Nombre karmique 16

C’est un être qui vit toujours dans la peur du lendemain, persuadé qu’un malheur ou une catastrophe le guette ou le menace, et qui, de ce fait, au lieu de suivre la voie qu’il s’est tracée sans trop se poser de questions, est enclin à toujours regarder derrière lui ou se noyer dans les détails.

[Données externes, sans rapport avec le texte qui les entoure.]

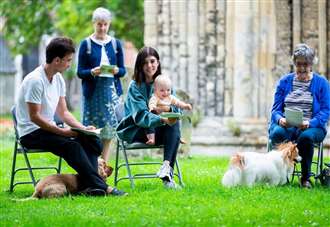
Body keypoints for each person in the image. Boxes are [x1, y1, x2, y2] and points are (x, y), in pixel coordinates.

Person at [16, 37, 126, 196]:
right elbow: (35, 117)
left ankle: (91, 185)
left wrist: (83, 129)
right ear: (56, 60)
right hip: (31, 132)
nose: (69, 64)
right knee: (72, 146)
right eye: (68, 60)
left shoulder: (58, 79)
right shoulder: (35, 81)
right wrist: (63, 132)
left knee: (93, 141)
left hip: (48, 129)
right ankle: (103, 187)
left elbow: (64, 112)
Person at [116, 47, 182, 189]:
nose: (149, 66)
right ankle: (168, 174)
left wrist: (168, 110)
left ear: (158, 63)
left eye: (152, 61)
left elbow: (175, 108)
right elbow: (141, 116)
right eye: (145, 63)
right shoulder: (135, 86)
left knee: (174, 124)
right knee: (172, 125)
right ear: (139, 65)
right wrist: (162, 118)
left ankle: (166, 171)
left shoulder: (164, 83)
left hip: (158, 129)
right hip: (136, 130)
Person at [269, 43, 330, 189]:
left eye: (306, 64)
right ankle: (279, 176)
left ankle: (305, 178)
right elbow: (275, 110)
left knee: (306, 137)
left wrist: (310, 122)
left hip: (312, 126)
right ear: (294, 63)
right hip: (288, 124)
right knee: (277, 132)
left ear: (312, 64)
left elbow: (326, 111)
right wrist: (280, 119)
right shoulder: (284, 81)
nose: (302, 68)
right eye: (299, 64)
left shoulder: (321, 83)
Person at [77, 7, 126, 163]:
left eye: (105, 24)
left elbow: (123, 71)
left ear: (109, 24)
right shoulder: (86, 44)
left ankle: (103, 167)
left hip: (111, 92)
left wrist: (117, 70)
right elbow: (79, 72)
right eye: (99, 24)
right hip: (93, 94)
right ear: (94, 24)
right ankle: (92, 165)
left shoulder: (116, 44)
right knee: (92, 131)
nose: (103, 28)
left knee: (109, 131)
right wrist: (92, 71)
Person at [146, 74, 192, 145]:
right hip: (157, 119)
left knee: (176, 120)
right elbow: (152, 103)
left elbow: (178, 103)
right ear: (155, 90)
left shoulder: (170, 97)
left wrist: (185, 106)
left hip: (167, 118)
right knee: (149, 122)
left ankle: (178, 136)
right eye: (162, 90)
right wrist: (153, 108)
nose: (166, 93)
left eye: (168, 90)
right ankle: (151, 138)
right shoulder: (155, 97)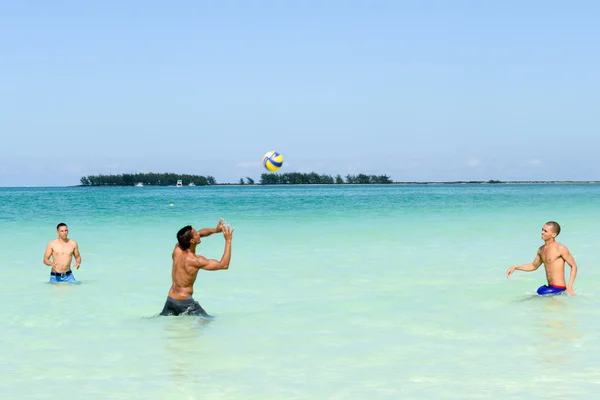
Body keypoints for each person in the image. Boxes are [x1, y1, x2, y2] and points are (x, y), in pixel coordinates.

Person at [160, 219, 234, 317]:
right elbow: (224, 265)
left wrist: (216, 230)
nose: (199, 233)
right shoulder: (196, 261)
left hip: (171, 299)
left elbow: (200, 233)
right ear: (192, 241)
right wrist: (228, 240)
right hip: (184, 302)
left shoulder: (177, 248)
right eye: (196, 233)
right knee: (208, 320)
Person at [506, 221, 578, 296]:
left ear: (554, 234)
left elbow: (573, 266)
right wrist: (515, 267)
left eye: (545, 231)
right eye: (542, 230)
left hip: (559, 289)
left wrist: (569, 287)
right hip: (549, 287)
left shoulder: (560, 248)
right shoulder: (541, 250)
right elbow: (533, 266)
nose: (542, 232)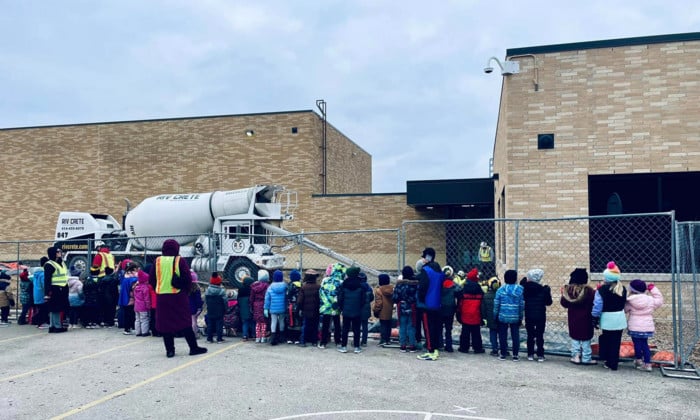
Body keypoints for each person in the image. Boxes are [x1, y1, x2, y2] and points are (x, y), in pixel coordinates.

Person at [148, 239, 207, 358]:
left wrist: (158, 289)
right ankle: (193, 347)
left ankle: (170, 351)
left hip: (162, 297)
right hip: (178, 296)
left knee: (165, 324)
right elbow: (187, 279)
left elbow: (152, 279)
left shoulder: (157, 261)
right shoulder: (179, 260)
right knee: (185, 322)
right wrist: (183, 290)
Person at [592, 261, 627, 371]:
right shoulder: (623, 289)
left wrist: (594, 317)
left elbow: (598, 305)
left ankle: (608, 360)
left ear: (606, 278)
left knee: (607, 339)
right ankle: (614, 362)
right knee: (616, 341)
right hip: (619, 318)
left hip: (607, 318)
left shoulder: (601, 290)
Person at [625, 279, 663, 372]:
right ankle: (648, 364)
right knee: (645, 345)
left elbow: (625, 310)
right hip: (647, 326)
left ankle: (638, 360)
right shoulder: (650, 300)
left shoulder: (630, 301)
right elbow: (659, 300)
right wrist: (653, 289)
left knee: (637, 344)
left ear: (632, 290)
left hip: (634, 325)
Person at [560, 268, 597, 365]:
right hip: (587, 319)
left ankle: (575, 356)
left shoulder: (569, 290)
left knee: (575, 338)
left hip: (573, 318)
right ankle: (586, 358)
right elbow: (594, 303)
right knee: (586, 339)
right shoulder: (589, 291)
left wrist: (563, 295)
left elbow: (564, 304)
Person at [416, 247, 443, 361]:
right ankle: (435, 349)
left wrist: (420, 299)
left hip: (427, 303)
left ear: (427, 257)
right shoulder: (439, 270)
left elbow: (423, 287)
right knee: (435, 327)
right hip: (437, 302)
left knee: (428, 328)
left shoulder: (426, 270)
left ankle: (430, 350)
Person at [522, 268, 552, 362]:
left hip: (529, 314)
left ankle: (530, 353)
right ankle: (540, 354)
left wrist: (523, 282)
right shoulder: (544, 290)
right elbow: (548, 302)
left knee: (530, 335)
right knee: (540, 335)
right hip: (540, 315)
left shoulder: (525, 289)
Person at [494, 269, 524, 361]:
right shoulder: (520, 290)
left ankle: (503, 353)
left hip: (502, 316)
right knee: (515, 335)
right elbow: (521, 305)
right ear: (515, 279)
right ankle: (515, 355)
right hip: (515, 316)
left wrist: (495, 316)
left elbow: (496, 304)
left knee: (502, 335)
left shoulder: (500, 290)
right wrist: (520, 317)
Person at [456, 268, 485, 354]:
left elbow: (460, 302)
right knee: (476, 332)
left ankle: (464, 347)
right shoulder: (479, 289)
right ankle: (477, 348)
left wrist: (459, 313)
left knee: (465, 332)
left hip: (465, 313)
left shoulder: (464, 289)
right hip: (476, 313)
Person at [338, 266, 365, 353]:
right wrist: (359, 307)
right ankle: (357, 347)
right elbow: (363, 300)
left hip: (346, 310)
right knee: (356, 329)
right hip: (357, 311)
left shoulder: (344, 284)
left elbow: (340, 298)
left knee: (345, 328)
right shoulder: (360, 285)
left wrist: (342, 308)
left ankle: (343, 346)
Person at [393, 266, 419, 352]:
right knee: (411, 326)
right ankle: (412, 345)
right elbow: (417, 297)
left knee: (402, 326)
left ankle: (403, 345)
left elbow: (395, 297)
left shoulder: (399, 284)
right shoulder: (415, 285)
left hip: (401, 307)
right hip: (412, 307)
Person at [44, 247, 69, 333]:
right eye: (58, 252)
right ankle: (57, 326)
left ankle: (53, 326)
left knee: (56, 308)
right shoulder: (49, 264)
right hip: (55, 288)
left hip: (62, 288)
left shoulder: (61, 263)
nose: (60, 253)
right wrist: (47, 293)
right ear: (53, 253)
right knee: (55, 308)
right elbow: (47, 280)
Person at [319, 263, 344, 349]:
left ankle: (323, 342)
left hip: (326, 305)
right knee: (337, 323)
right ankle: (338, 341)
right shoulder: (341, 282)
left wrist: (323, 302)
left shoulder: (325, 280)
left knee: (325, 324)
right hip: (335, 306)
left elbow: (321, 291)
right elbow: (341, 294)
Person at [297, 269, 321, 347]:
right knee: (315, 326)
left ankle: (303, 341)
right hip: (316, 310)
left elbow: (300, 300)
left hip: (306, 310)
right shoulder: (318, 287)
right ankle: (314, 341)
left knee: (305, 325)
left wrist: (299, 308)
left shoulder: (304, 287)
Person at [228, 272, 255, 341]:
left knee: (245, 322)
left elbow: (238, 300)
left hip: (243, 310)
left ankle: (245, 336)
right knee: (252, 322)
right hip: (250, 309)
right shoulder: (251, 290)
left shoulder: (240, 290)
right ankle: (253, 335)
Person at [264, 270, 288, 346]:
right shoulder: (285, 286)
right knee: (281, 321)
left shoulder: (270, 287)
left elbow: (267, 299)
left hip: (273, 308)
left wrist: (266, 308)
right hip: (282, 307)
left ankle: (273, 337)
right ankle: (281, 336)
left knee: (273, 322)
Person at [439, 266, 459, 352]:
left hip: (440, 308)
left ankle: (439, 344)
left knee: (439, 327)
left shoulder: (439, 284)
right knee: (448, 328)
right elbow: (459, 290)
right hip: (450, 309)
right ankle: (449, 346)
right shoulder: (453, 284)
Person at [205, 272, 228, 343]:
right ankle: (219, 338)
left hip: (210, 309)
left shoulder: (207, 290)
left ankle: (209, 338)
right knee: (219, 324)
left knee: (210, 324)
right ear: (219, 282)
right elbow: (225, 301)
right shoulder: (222, 291)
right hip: (219, 310)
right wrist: (226, 309)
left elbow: (206, 300)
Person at [373, 273, 394, 346]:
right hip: (390, 310)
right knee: (388, 325)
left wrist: (375, 311)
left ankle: (383, 340)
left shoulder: (379, 290)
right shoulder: (392, 289)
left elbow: (379, 303)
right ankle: (388, 339)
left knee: (383, 326)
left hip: (382, 311)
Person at [250, 269, 270, 343]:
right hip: (263, 304)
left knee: (258, 322)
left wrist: (251, 306)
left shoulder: (254, 286)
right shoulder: (267, 286)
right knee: (264, 322)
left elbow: (251, 298)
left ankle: (257, 337)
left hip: (256, 305)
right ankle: (263, 337)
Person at [482, 277, 501, 356]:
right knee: (502, 334)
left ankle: (494, 349)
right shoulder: (501, 295)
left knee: (492, 333)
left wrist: (484, 317)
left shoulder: (486, 295)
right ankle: (504, 348)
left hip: (490, 317)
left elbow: (483, 308)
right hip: (500, 317)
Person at [119, 262, 139, 335]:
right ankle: (129, 328)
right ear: (134, 269)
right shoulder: (134, 279)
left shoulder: (124, 277)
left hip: (124, 298)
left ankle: (127, 328)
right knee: (130, 314)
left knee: (126, 314)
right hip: (130, 299)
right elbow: (133, 289)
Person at [133, 269, 153, 336]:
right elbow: (146, 299)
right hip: (143, 307)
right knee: (144, 319)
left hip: (136, 306)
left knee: (137, 319)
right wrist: (148, 306)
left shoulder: (136, 287)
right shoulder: (145, 288)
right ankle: (145, 332)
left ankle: (138, 332)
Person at [285, 269, 303, 344]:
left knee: (290, 322)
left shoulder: (289, 285)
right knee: (298, 322)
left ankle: (289, 338)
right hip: (299, 306)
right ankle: (297, 339)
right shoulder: (301, 285)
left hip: (290, 306)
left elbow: (287, 295)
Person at [32, 258, 49, 328]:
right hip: (42, 294)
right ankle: (41, 323)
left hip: (36, 294)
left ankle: (38, 323)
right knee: (44, 310)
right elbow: (44, 284)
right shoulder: (43, 274)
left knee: (40, 309)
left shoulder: (35, 274)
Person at [358, 272, 374, 347]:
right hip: (366, 308)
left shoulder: (357, 286)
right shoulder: (368, 287)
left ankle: (357, 340)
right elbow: (371, 298)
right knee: (365, 326)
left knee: (357, 325)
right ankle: (364, 341)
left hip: (358, 308)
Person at [188, 272, 203, 337]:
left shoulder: (185, 288)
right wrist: (199, 307)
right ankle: (194, 334)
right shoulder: (196, 289)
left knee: (189, 321)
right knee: (194, 321)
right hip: (194, 307)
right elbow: (198, 299)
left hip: (186, 306)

D’où il vient ou ce qu’il est malgré Lui

Il est donc victime de remous émotionnels aussi bien que de son agitation mentale perpétuelle, qui ne lui laissent aucun répit. Il n’est pas dépourvu de certains talent intellectuels, qui font de lui un interlocuteur de premier choix, aimant beaucoup à débattre, à dialoguer, à discuter de tout et de rien ou pour refaire le monde.

Toutefois, ses inquiétudes, ses angoisses ou ses doutes, l’empêchent souvent de poursuivre e hautes études et de disposer ainsi de connaissances ou du savoir auxquels pourtant il aspire à accéder. Il se résout donc à se faire sa propre culture en autodidacte, mais en ayant d’énormes difficultés à se fixer sur un champ d’investigation précis, à se concentrer sur un sujet à la fois.

Ce qui l’empêche de le faire, ce sont ses émotions très vives, sa grande réceptivité aux sentiments et aux pensées d’autrui, son besoin de se sentir aimé, apprécié, entouré. Car ce qui explique qu’il se désintéresse souvent de la réussite sociale.

Cela ne l’empêche pas d’être consciencieux et intègre dans son travail, mais c’est pour lui une considération secondaire. Il faut dire qu’il craint tant de perdre tout ce qu’il a acquis ou d’être l’objet d’une disgrâce ou d’un rejet de la part des autres, qu’il préfère rester dans son coin, réfréner ses ambitions et se satisfaire de ce qu’il a.

Où il va ou ce vers quoi il doit Tendre

Il doit donc surmonter deux handicaps pour trouver en lui une certaine sérénité et pouvoir donner toute sa mesure. Pour le premier, cela consiste à ne plus chercher à tout faire passer par le filtre de son intellect et de ses raisonnements. Il doit pas vouloir résoudre tous les problèmes de sa vie uniquement grâce à ses facultés mentales.

Par exemples, il faut qu’il cesse d’intellectualiser ses sentiments et ses désirs, car ce faisant il ne s’y abandonne jamais, et tout ce qu’il éprouve relève du domaine de la théorie et non de l’expérience vécue.

En revanche, dès qu’il s’y laisse aller, il découvre de nouvelles sensations et perceptions, mais il se confronte à son deuxième handicap ; sa surcharge émotionnelle. Il ne doit jamais la combattre ni même y résister. Car c’est elle qui génère toutes craintes et ses angoisses.

Or en réalité, celles-ci résultent d’une peur beaucoup plus profonde et viscérale, enfuie au plus profond de lui-même : celle de paraître faible, de ne plus pouvoir se maîtriser, de sombrer ainsi dans tous les excès. Et en effet, il lui arrivera peut-être d’être excessif ou «sens dessus dessous», à un certain moment de sa vie.

Mais ce sera le signe avant-coureur d’un changement profond qui sera sur le point de s’opérer en lui et lui permettra de se libérer de ses angoisses irrationnelles.